How do you know when you are a fully fledged female Moscow expat resident?
Warning: If you are a man and reading this post, it may make no sense to you. I apologize for that, but you'll have to take my word for it. Things such as wedding fairs really do happen "back home," it's just that your beloved probably spared you the experience of attending one.
So. If you are a woman and had a white wedding, you may have visited a wedding fair during the planning process. Remember that? Go on, you can do it. Reach back into the farthest vestiges of your memory and try to recall those halcyon days pre-children when finding the perfect name cards for the table, or the exact shade of cream for your invitations was important to you. (OK, it didn't happen to me either but I'm sure there were plenty of things that would seem insignificant to me now which at the time I got married assumed a wholly disproportionate level of importance. But those are subjects for another post...)

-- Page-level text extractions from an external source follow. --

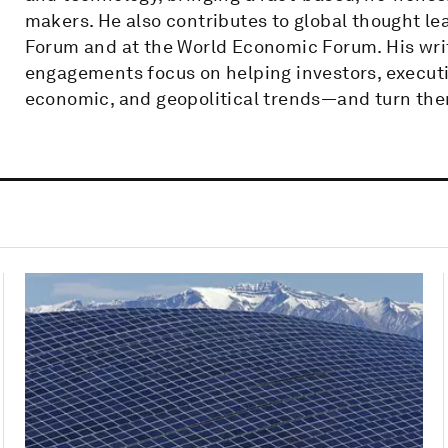
makers. He also contributes to global thought le
Forum and at the World Economic Forum. His wri
engagements focus on helping investors, execut
economic, and geopolitical trends—and turn them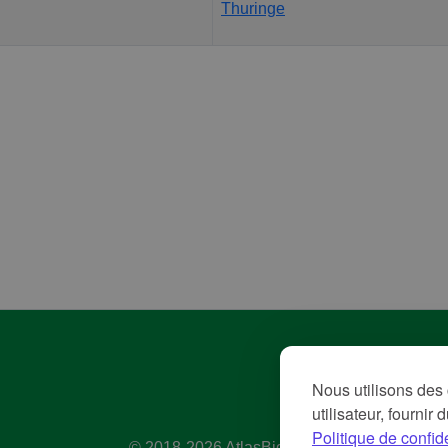
Thuringe
Pol
Nous utilisons des 
Con
utilisateur, fournir
Me
Politique de confide
© 2018-2026 AtlasBig.com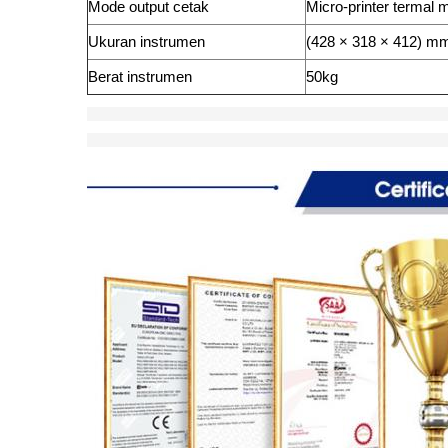
Mode output cetak
Micro-printer termal 
Ukuran instrumen
(428 × 318 × 412) mm
Berat instrumen
50kg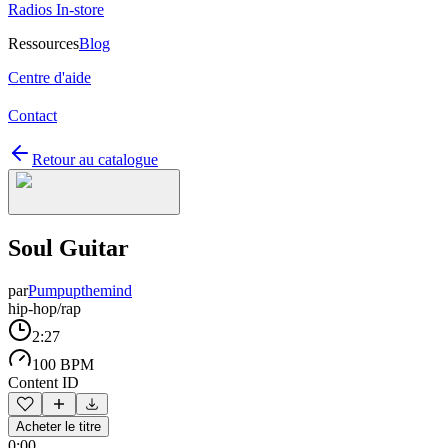
Radios In-store
Ressources
Blog
Centre d'aide
Contact
Retour au catalogue
Soul Guitar
par
Pumpupthemind
hip-hop/rap
2:27
100 BPM
Content ID
Acheter le titre
0:00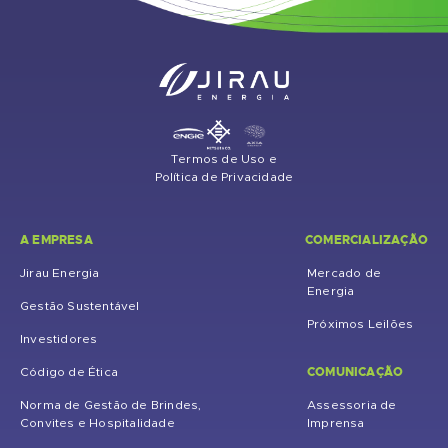
Termos de Uso e
Política de Privacidade
A EMPRESA
COMERCIALIZAÇÃO
Jirau Energia
Mercado de
Energia
Gestão Sustentável
Próximos Leilões
Investidores
COMUNICAÇÃO
Código de Ética
Norma de Gestão de Brindes,
Assessoria de
Convites e Hospitalidade
Imprensa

Imagine yourself entering this long-ago wedding fair. Everywhere you look there is an explosion of white tulle, glitter, fluff, dresses, flowers. As you walk into the hall your eye is caught by a wedding dress stand, and you walk nonchalantly over, hopeful that you will find the dress of your dreams just waiting for you to discover it. Doesn't happen, of course. In fact it SO doesn't happen that as you thank the proprietor of the stand and walk away, you have to work hard to stop your lip curling in horror at how over-the-top the dresses are. "Who wears these things?" you wonder as you set off to tour the rest of the exhibition, confident that somewhere you will find something that is more "you."
Two or three hours later, exhausted, clutching a bag full of pamphlets, samples, business cards and ideas — but still with no idea of what on earth you are going to wear for your Big Day — you return to the entrance of the hall. The first stand that you visited catches your eye. You wander over and take another look at the dresses that you so readily dismissed earlier in the day. As the stand owner, who has seen it all before and knows that excessive exposure to wedding madness is enough to break even the most understated bride, watches indulgently, it turns out that your parameters of tasteful have moved somewhat in the last couple of hours. Actually, you think, this dress isn't so bad. And neither is that one. And that one, if you lost the lace train, could actually work.
So, how does this equate to living in Moscow?
Today I was at a Christmas fair. I remember first visiting this same event a couple of years back, shortly after we moved to Russia. Everything seemed so blingtastic, so unnecessarily shiny, so excessively gold, just so damned … over the top.
But on this visit to the fair, nearly three years into our stay here, I actually heard myself saying to one of the vendors "Do you have something like this, but with a few more sparkles?"